Dual-emit means your existing dashboards and alerts built on old attribute names keep working while you build new ones targeting gen_ai.*. Once you’ve migrated all your queries, flip from gen_ai/dup to gen_ai and stop the duplication overhead.

One practical callout: experimental status means attribute names can change before stabilization. Pin your instrumentation package versions and subscribe to the GenAI SIG changelog. Surprise attribute renames will silently break dashboards if you’re pulling the latest package on every deploy.


OpenTelemetry LLM observability gives you something no proprietary SDK can: a single instrumentation contract that works across every LLM provider, every agent framework, and every observability backend — now and as the ecosystem evolves. The gen_ai.* span attributes are stable enough for production use today, and the experimental-to-stable transition is manageable with OTEL_SEMCONV_STABILITY_OPT_IN.

The right starting point is the auto-instrumentation package for your primary LLM provider.
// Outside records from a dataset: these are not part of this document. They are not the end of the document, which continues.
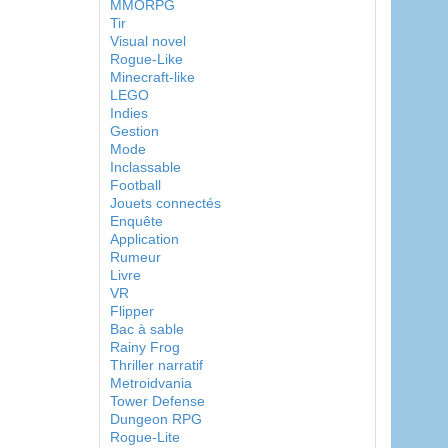
MMORPG
Tir
Visual novel
Rogue-Like
Minecraft-like
LEGO
Indies
Gestion
Mode
Inclassable
Football
Jouets connectés
Enquête
Application
Rumeur
Livre
VR
Flipper
Bac à sable
Rainy Frog
Thriller narratif
Metroidvania
Tower Defense
Dungeon RPG
Rogue-Lite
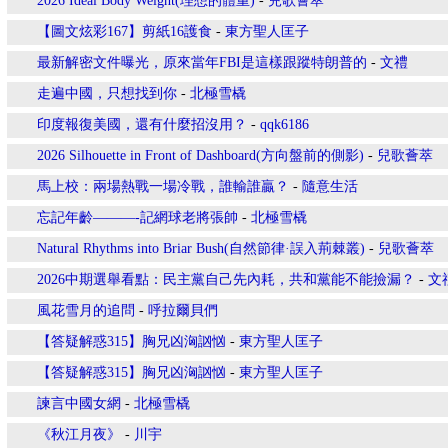
2026 Ideal Body Weight(理想的體重)
-
兒歌薈萃
【圖文炫彩167】剪紙16護食
-
東方聖人匡子
最新解密文件曝光，原來當年FBI是這樣跟蹤特朗普的
-
文禮
走遍中國，只想找到你
-
北極雪橇
印度報復美國，還有什麼招沒用？
-
qqk6186
2026 Silhouette in Front of Dashboard(方向盤前的側影)
-
兒歌薈萃
馬上校：兩場熱戰一場冷戰，誰輸誰贏？
-
隨意生活
忘記年齡———-記網球老將張帥
-
北極雪橇
Natural Rhythms into Briar Bush(自然節律·誤入荊棘叢)
-
兒歌薈萃
2026中期選舉看點：民主黨自己先內耗，共和黨能不能撿漏？
-
文
風花雪月的追問
-
呼拉爾貝們
【答疑解惑315】胸兄凶洶訩忷
-
東方聖人匡子
【答疑解惑315】胸兄凶洶訩忷
-
東方聖人匡子
諫言中國女網
-
北極雪橇
《秋江月夜》
-
川宇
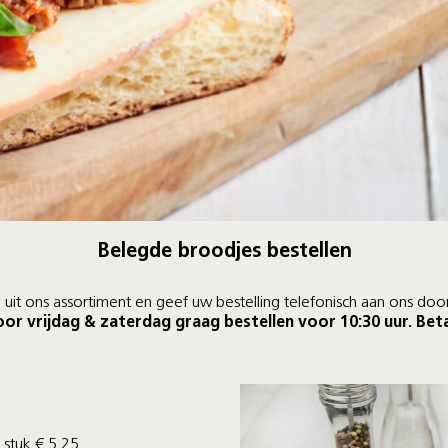
Belegde broodjes bestellen
uit ons assortiment en geef uw bestelling telefonisch aan ons do
oor vrijdag & zaterdag graag bestellen voor 10:30 uur. Betal
 stuk € 5,25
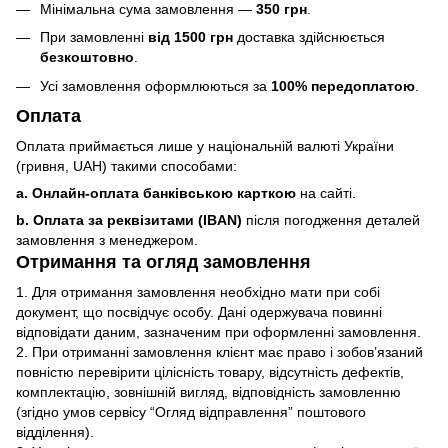
Мінімальна сума замовлення —
350 грн
.
При замовленні
від 1500 грн
доставка здійснюється
безкоштовно
.
Усі замовлення оформлюються за
100% передоплатою
.
Оплата
Оплата приймається лише у національній валюті України
(гривня, UAH) такими способами:
a. Онлайн-оплата банківською карткою
на сайті.
b. Оплата за реквізитами (IBAN)
після погодження деталей
замовлення з менеджером.
Отримання та огляд замовлення
1. Для отримання замовлення необхідно мати при собі
документ, що посвідчує особу. Дані одержувача повинні
відповідати даним, зазначеним при оформленні замовлення.
2. При отриманні замовлення клієнт має право і зобов’язаний
повністю перевірити цілісність товару, відсутність дефектів,
комплектацію, зовнішній вигляд, відповідність замовленню
(згідно умов сервісу “Огляд відправлення” поштового
відділення).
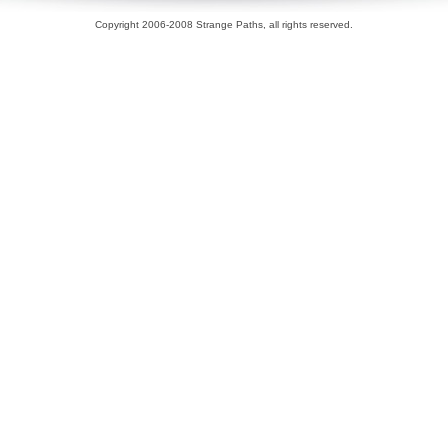
Copyright 2006-2008 Strange Paths, all rights reserved.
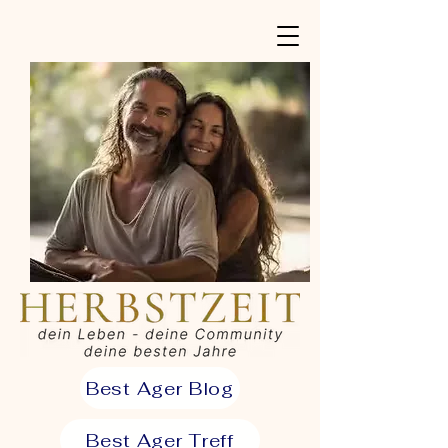
Best Ager Blog
Best Ager Treff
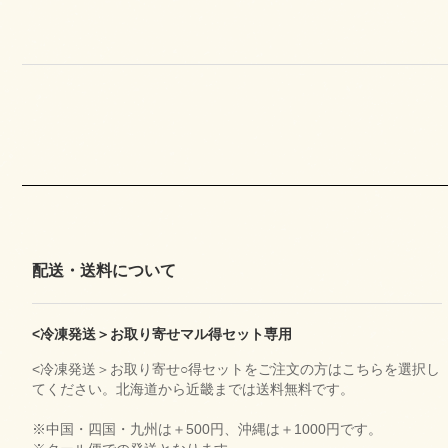
配送・送料について
<冷凍発送＞お取り寄せマル得セット専用
<冷凍発送＞お取り寄せ○得セットをご注文の方はこちらを選択し
てください。北海道から近畿までは送料無料です。
※中国・四国・九州は＋500円、沖縄は＋1000円です。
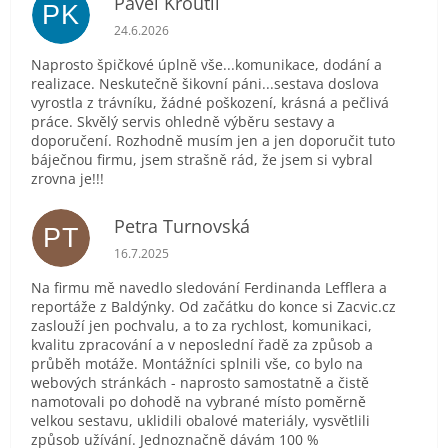
Pavel Kroutil
PK
Hodnocení obchodu je 5 z 5 hvězdiček.
24.6.2026
Naprosto špičkové úplně vše...komunikace, dodání a
realizace. Neskutečně šikovní páni...sestava doslova
vyrostla z trávníku, žádné poškození, krásná a pečlivá
práce. Skvělý servis ohledně výběru sestavy a
doporučení. Rozhodně musím jen a jen doporučit tuto
báječnou firmu, jsem strašně rád, že jsem si vybral
zrovna je!!!
Petra Turnovská
PT
Hodnocení obchodu je 5 z 5 hvězdiček.
16.7.2025
Na firmu mě navedlo sledování Ferdinanda Lefflera a
reportáže z Baldýnky. Od začátku do konce si Zacvic.cz
zaslouží jen pochvalu, a to za rychlost, komunikaci,
kvalitu zpracování a v neposlední řadě za způsob a
průběh motáže. Montážníci splnili vše, co bylo na
webových stránkách - naprosto samostatně a čistě
namotovali po dohodě na vybrané místo poměrně
velkou sestavu, uklidili obalové materiály, vysvětlili
způsob užívání. Jednoznačně dávám 100 %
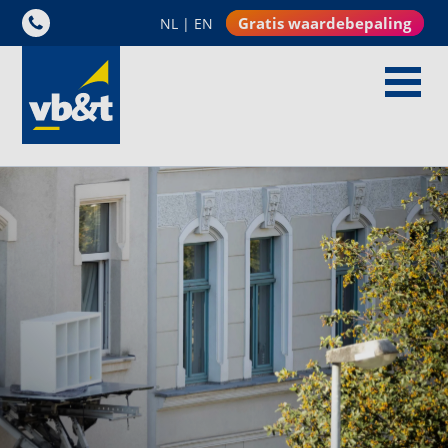
Gratis waardebepaling
NL
|
EN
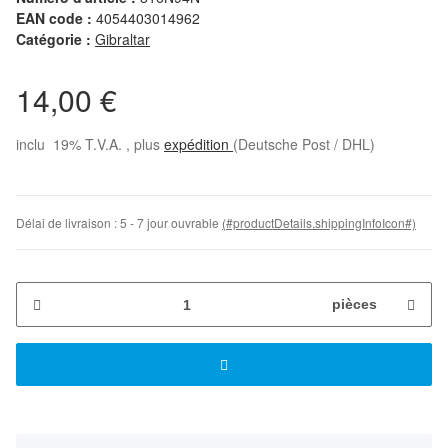
EAN code :
4054403014962
Catégorie :
Gibraltar
14,00 €
inclu 19% T.V.A. , plus
expédition
(Deutsche Post / DHL)
Délai de livraison :
5 - 7 jour ouvrable
(#productDetails.shippingInfoIcon#)
pièces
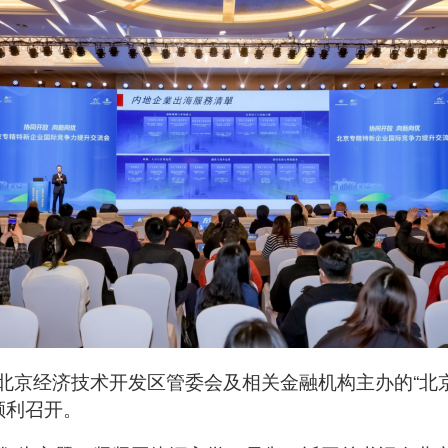
、北京经济技术开发区管委会及相关金融机构主办的“
顺利召开。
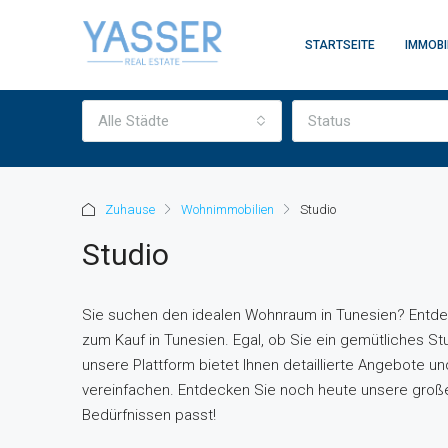
STARTSEITE
IMMOBI
Alle Städte
Status
Zuhause
Wohnimmobilien
Studio
Studio
Sie suchen den idealen Wohnraum in Tunesien? Entdec
zum Kauf in Tunesien. Egal, ob Sie ein gemütliches St
unsere Plattform bietet Ihnen detaillierte Angebote u
vereinfachen. Entdecken Sie noch heute unsere große 
Bedürfnissen passt!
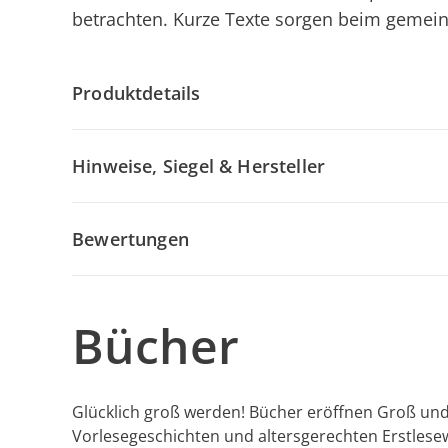
betrachten. Kurze Texte sorgen beim gemei
Produktdetails
Hinweise, Siegel & Hersteller
Bewertungen
Bücher
Glücklich groß werden! Bücher eröffnen Groß und
Vorlesegeschichten und altersgerechten Erstlese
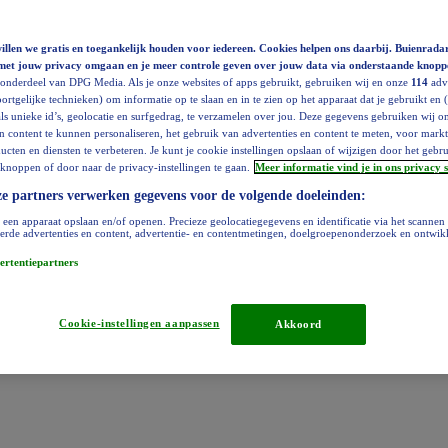
llen we gratis en toegankelijk houden voor iedereen. Cookies helpen ons daarbij. Buienradar
met jouw privacy omgaan en je meer controle geven over jouw data via onderstaande knopp
 onderdeel van DPG Media. Als je onze websites of apps gebruikt, gebruiken wij en onze
114
adve
ortgelijke technieken) om informatie op te slaan en in te zien op het apparaat dat je gebruikt en 
ls unieke id’s, geolocatie en surfgedrag, te verzamelen over jou. Deze gegevens gebruiken wij 
en content te kunnen personaliseren, het gebruik van advertenties en content te meten, voor mar
cten en diensten te verbeteren. Je kunt je cookie instellingen opslaan of wijzigen door het gebr
knoppen of door naar de privacy-instellingen te gaan.
Meer informatie vind je in ons privacy 
e partners verwerken gegevens voor de volgende doeleinden:
 een apparaat opslaan en/of openen. Precieze geolocatiegegevens en identificatie via het scannen
erde advertenties en content, advertentie- en contentmetingen, doelgroepenonderzoek en ontwik
ertentiepartners
Cookie-instellingen aanpassen
Akkoord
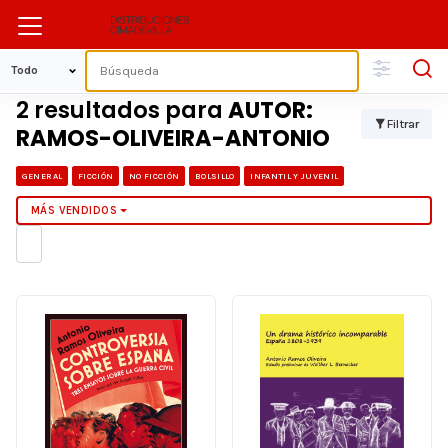
2 resultados para
AUTOR:
Filtrar
RAMOS-OLIVEIRA-ANTONIO
GENERAL
FICCIÓN
NO FICCIÓN
BOLSILLO
INFANTIL Y JUVENIL
MÁS VENDIDOS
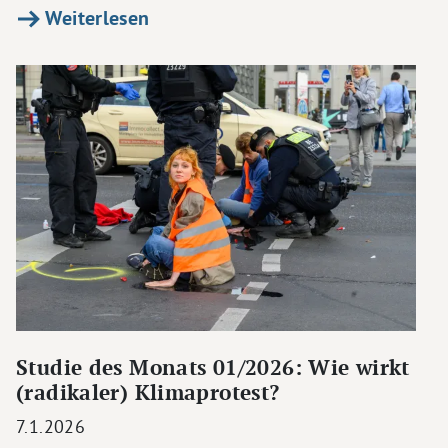
Weiterlesen
Studie des Monats 01/2026: Wie wirkt
(radikaler) Klimaprotest?
7.1.2026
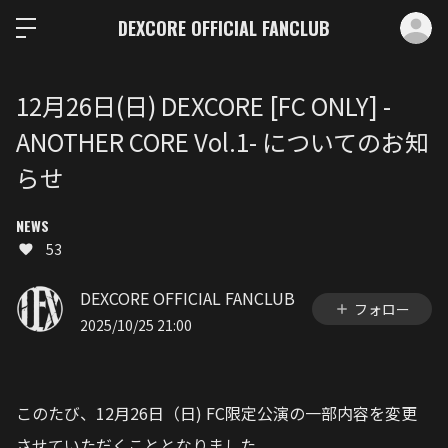
ロ
DEXCORE OFFICIAL FANCLUB
12月26日(日) DEXCORE [FC ONLY] -
ANOTHER CORE Vol.1- についてのお知
らせ
NEWS
53
DEXCORE OFFICIAL FANCLUB
フォロー
2025/10/25 21:00
このたび、12月26日（日) FC限定公演の一部内容を変更
させていただくこととなりました。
Get spans flowing into your OTel Collector first. Then layer in events for prompt content, add the full token tracking attributes for cached calls, and model your agent workflows as parent-child span hierarchies.

Your observability infrastructure will thank you the day you swap backends or add a second LLM provider — and change exactly zero lines of instrumentation code. Start with the GenAI semantic conventions spec and pick an auto-instrumentation package that matches your stack.